It’s the end of the first full week of activity at this year’s Eurovision Song Contest. We’ve been following along with the rehearsals via Twitter. We’ve been developing harsh opinions about 45 second clips. We’ve been dismissing people with harsh opinions about 45 second clips. And we’ve been scouring all of the artist bios on the Eurovision website, looking for little gems that help us glean insight into our favorite performers at the 2019 Song Contest.
As you might expect, Hatari (Iceland) don’t bury their lede: “Award-winning, anti-capitalist, BDSM, techno-dystopian, performance art collective Hatari are proud to represent Iceland at the 2019 Eurovision Song Contest, brought to you almost exclusively by premier, top quality, Icelandic effervescent soft drink manufacturer SodaDream.” (SodaDream being the corporate brand they invented as their sponsor for the Song Contest and a sly dig at Israeli company SodaStream.) They also “invite you all to join them on their nihilistic journey to the centre of the earth.”
They are so going to pull some sort of protest stunt in the Grand Final, aren’t they?
During our review, we saw a lot of references to artists’ social media cred. Bilal Hassani (France) talks about finding fame through his YouTube channel. Zena (Belarus) brags about her 93,000 subscribers on Instagram. Then Jonida Maliqi (Albania) barges in to say “With her 435,000 Instagram followers she is a well known influencer and fashion icon in her home country.” Take that, Zena. Also, Jonida had better not win the Barbara Dex award.

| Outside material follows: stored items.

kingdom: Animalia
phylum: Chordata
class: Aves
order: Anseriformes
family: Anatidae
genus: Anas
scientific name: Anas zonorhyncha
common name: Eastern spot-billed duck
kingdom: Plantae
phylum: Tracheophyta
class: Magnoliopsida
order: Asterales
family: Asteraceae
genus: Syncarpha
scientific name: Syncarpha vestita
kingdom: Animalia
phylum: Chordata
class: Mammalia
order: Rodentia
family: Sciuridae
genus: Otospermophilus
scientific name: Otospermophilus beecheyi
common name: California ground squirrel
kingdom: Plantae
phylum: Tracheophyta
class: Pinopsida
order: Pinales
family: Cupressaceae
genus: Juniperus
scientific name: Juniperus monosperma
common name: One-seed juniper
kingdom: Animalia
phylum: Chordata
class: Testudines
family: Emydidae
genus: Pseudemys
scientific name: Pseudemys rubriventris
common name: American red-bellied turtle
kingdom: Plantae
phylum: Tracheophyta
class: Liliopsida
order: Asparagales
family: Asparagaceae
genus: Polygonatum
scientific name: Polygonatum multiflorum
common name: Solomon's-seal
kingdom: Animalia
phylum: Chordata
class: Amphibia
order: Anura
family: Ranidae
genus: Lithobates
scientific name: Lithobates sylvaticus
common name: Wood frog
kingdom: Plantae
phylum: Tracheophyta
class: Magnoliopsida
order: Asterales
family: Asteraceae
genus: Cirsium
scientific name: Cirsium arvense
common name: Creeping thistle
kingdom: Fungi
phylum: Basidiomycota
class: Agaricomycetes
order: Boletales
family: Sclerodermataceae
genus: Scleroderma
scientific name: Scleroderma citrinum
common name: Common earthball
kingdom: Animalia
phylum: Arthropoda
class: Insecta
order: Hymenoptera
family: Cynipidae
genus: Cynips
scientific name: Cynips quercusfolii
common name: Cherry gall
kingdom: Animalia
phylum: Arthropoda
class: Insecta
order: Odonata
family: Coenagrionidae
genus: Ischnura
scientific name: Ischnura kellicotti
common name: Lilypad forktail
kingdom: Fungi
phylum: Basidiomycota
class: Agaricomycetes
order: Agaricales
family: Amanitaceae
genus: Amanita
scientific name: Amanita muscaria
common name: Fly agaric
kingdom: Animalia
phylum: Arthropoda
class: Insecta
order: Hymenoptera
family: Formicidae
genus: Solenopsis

It’s always fun to learn geography while we peruse each article. Chingiz (Azerbaijan) grew up in the awesomely named Qazax, which needs to be the name of a progressive metal band. Michela (Malta) is from the island of Gozo, which we think makes her a Gozerian. Meanwhile, Eliot (Belgium) is from Mons. Aren’t we all?
As you might expect, singers who had a hand in writing their entries will brag about their list of credits. Kate Miller-Heidke (Australia) notes that she co-wrote an opera called The Rabbits, which looks awesome, and a musical version of Muriel’s Wedding, which looks… less awesome. Then again, all Muriel’s Wedding needs to be a musical is scads of ABBA songs, unless that’s a little too Mamma Mia! Still, you can see where the theatricality of Australia’s staging comes from.
Pænda (Austria) says she is “avoiding pretentiousness” in her style and that she “left behind the fear of being too straightforward in her style of composing.” So avoiding pretentiousness is a daily struggle, really. No wonder she tackles the subject of self-awareness on her new album.
Tom Hugo Hermansen of KEiiNO (Norway) mentions that he wrote songs for K-Pop artists EXO, SHiNee and TVXQ. Our somewhat exhaustive research indicates his biggest hit to date is TVXQ’s “Very Merry Christmas,” which was a top 10 hit in Japan.
Some artists feel like they have something to prove with their participation. For example, Darude (Finland) would like you to know that he remains “as fresh and exciting as ever.” Also, the “charismatic [Sebastian] Rejman will bring a fresh vitality and admirable live element to Darude’s musical backdrop.” Truly, Finland is this year’s Freshmaker.
In fine Swedish tradition, John Lundvik (Sweden) says he’s “an incredibly authentic singer who, with intimacy and great musicality, raises the level of the Swedish music scene.” First things first, he’s the realest.
He does mention that he co-wrote the United Kingdom entry, and speaking of, Michael Rice says that he put his £50,000 prize for winning the BBC show All Together Now towards his mom’s restaurant The Waffle & Crepe Shack. You know we’re going to eat there next time we’re in Hartlepool. Never mind that it’s a five hour drive from where we usually visit. His mom makes Jaffa Cake milkshakes. We. Are. Going.
Several artists at Eurovision have had to toil as they tried to launch their music career. Sarah McTernan (Ireland) took time off from studying music technology at Limerick Institute of Technology to work in retail. D Moll (Montenegro) are all music students at a school started by Daniel Alibabek from No Name, who represented Serbia and Montenegro at the 2005 Song Contest. Luca Hänni (Switzerland) trained as a bricklayer, which means “he likes getting stuck in with both hands.” Take note, ladies: he’s handy!
And returning artist Serhat (San Marino) is a qualified dentist who also hosted the Turkish version of Jeopardy! A direct quote from his bio: “Having mastered the art of dentistry and television, Serhat turned his eye to performing music…” The man is so self-aware that he becomes not self-aware at all, and we love him for it.
Lest you think Serhat is the only artist returning from Eurovision 2016 who is a triple threat, then let’s consider Sergey Lazarev (Russia). He is an actor who has performed in Romeo and Juliet and Lend Me a Tenor. How many Russian pop stars can claim they have done Shakespearean tragedy and Ludwigean farce? But the best thing about Sergey is that he owns Poodle-Strudel, a Moscow bakery for dogs.